At node 3: left=0 (null), right=0 (null), diameter through 3 = 0, return height 1. At root node 1: leftHeight=2 (from subtree rooted at 2), rightHeight=1 (from node 3), diameter through 1 = 2+1 = 3, update global max to 3, return height 3. The DFS completes with global diameter = 3, which is the correct answer: the longest path is 4 → 2 → 1 → 3 or 5 → 2 → 1 → 3, both having 3 edges.
Notice that the diameter through root (3) is larger than the diameter through node 2 (2). This demonstrates that the longest path does pass through the root in this example, but in general you must check all nodes. If node 3 had no children and the subtree at node 2 were replaced by a longer chain, the root diameter would be smaller than the internal diameter, and only by tracking the global maximum across all nodes do you get the correct answer.
- 1dfs(4): left=0, right=0 → diameter update: max(0, 0+0)=0 → return 1
- 2dfs(5): left=0, right=0 → diameter update: max(0, 0+0)=0 → return 1
- 3dfs(2): left=1, right=1 → diameter update: max(0, 1+1)=2 → return 2
- 4dfs(3): left=0, right=0 → diameter update: max(2, 0+0)=2 → return 1
- 5dfs(1): left=2, right=1 → diameter update: max(2, 2+1)=3 → return 3
- 6Final answer: diameter = 3 (path 4→2→1→3 or 5→2→1→3)
Code Walkthrough — Python and Java Solutions
Python implementation uses a nonlocal variable for diameter inside a nested DFS function. Define diameter = 0 in the outer scope. The inner dfs(node) function uses nonlocal diameter, computes leftH = dfs(node.left) and rightH = dfs(node.right), updates diameter = max(diameter, leftH + rightH), and returns 1 + max(leftH, rightH). Call dfs(root) and return diameter. The complete solution is 8 lines. Time complexity O(n), space complexity O(h) for the call stack where h is the tree height.

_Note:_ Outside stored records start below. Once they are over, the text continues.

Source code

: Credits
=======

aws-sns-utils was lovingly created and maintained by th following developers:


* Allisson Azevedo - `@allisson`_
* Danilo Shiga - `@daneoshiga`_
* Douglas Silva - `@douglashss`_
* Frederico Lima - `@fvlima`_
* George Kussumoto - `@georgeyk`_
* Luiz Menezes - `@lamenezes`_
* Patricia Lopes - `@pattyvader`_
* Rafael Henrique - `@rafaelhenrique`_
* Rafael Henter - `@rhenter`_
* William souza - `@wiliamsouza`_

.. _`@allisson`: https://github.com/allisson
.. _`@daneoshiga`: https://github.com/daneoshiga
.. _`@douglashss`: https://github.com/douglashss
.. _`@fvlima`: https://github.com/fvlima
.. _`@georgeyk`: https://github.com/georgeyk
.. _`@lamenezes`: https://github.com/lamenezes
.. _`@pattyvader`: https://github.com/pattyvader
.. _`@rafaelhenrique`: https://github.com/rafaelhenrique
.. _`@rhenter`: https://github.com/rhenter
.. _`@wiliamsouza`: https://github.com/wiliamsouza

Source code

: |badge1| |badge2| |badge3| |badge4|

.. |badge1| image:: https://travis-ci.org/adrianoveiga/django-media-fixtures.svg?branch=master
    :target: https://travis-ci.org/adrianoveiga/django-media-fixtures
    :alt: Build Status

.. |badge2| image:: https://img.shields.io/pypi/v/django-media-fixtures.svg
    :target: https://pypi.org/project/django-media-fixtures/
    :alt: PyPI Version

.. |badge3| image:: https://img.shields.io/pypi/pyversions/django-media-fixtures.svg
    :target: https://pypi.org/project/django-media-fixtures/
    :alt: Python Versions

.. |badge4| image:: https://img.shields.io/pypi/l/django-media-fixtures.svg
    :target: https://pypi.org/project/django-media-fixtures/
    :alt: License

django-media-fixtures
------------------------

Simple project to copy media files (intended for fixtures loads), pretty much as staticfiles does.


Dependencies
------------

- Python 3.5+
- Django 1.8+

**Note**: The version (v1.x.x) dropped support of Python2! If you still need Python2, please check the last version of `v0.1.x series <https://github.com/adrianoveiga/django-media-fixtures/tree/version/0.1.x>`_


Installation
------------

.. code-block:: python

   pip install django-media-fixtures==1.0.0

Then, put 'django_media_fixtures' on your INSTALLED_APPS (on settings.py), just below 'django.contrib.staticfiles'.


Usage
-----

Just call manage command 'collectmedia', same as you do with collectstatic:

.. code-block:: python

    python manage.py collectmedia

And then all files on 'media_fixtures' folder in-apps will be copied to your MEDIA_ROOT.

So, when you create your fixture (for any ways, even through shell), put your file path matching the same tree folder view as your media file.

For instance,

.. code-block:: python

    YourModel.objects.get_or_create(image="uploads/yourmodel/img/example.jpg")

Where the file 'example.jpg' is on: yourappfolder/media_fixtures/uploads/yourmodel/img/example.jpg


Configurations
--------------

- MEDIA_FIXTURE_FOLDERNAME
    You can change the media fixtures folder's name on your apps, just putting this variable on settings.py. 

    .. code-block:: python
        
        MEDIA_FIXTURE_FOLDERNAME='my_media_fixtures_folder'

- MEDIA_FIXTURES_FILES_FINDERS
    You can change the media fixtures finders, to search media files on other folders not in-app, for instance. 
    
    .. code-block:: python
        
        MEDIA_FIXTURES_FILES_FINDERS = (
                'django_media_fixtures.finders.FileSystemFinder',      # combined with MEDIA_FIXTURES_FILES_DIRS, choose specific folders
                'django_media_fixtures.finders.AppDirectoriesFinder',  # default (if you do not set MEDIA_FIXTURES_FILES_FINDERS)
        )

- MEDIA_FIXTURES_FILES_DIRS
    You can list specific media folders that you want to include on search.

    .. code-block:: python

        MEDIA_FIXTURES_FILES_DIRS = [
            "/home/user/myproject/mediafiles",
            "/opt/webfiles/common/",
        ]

Java implementation uses a class-level or instance-level int[] diameter = {0} (an array to allow mutation inside a lambda or nested method) or a class field. The helper method int dfs(TreeNode node) returns the height. Inside: if node == null return 0; int leftH = dfs(node.left); int rightH = dfs(node.right); diameter[0] = Math.max(diameter[0], leftH + rightH); return 1 + Math.max(leftH, rightH). Call dfs(root) in diameterOfBinaryTree and return diameter[0].
Both solutions share the same O(n) time and O(h) space profile. For a balanced tree, O(h) = O(log n). For a skewed tree (linked list shape), O(h) = O(n), which is the worst case for stack space. The iterative equivalent requires an explicit stack with a two-pass approach (first compute heights bottom-up, then compute diameters), which is more complex and rarely needed in practice since n is at most 10,000 and recursion depth is manageable.
Diameter Is Counted in EDGES Not Nodes — leftHeight + rightHeight Gives Edges Directly
LeetCode 543 counts the diameter in edges, not nodes. A path visiting k nodes has k-1 edges. Using the convention height(null)=0, height(leaf)=1: the diameter through any node is leftHeight + rightHeight, which directly gives the number of edges (not nodes) on the longest path through that node. You do NOT need to subtract 1. If you accidentally use height(null)=-1 (a common alternative convention), the formula still works because (-1)+(-1)=-2 for a leaf's two null children — but the offset propagates and becomes confusing. Stick with height(null)=0 and the formula leftHeight + rightHeight is always in edges.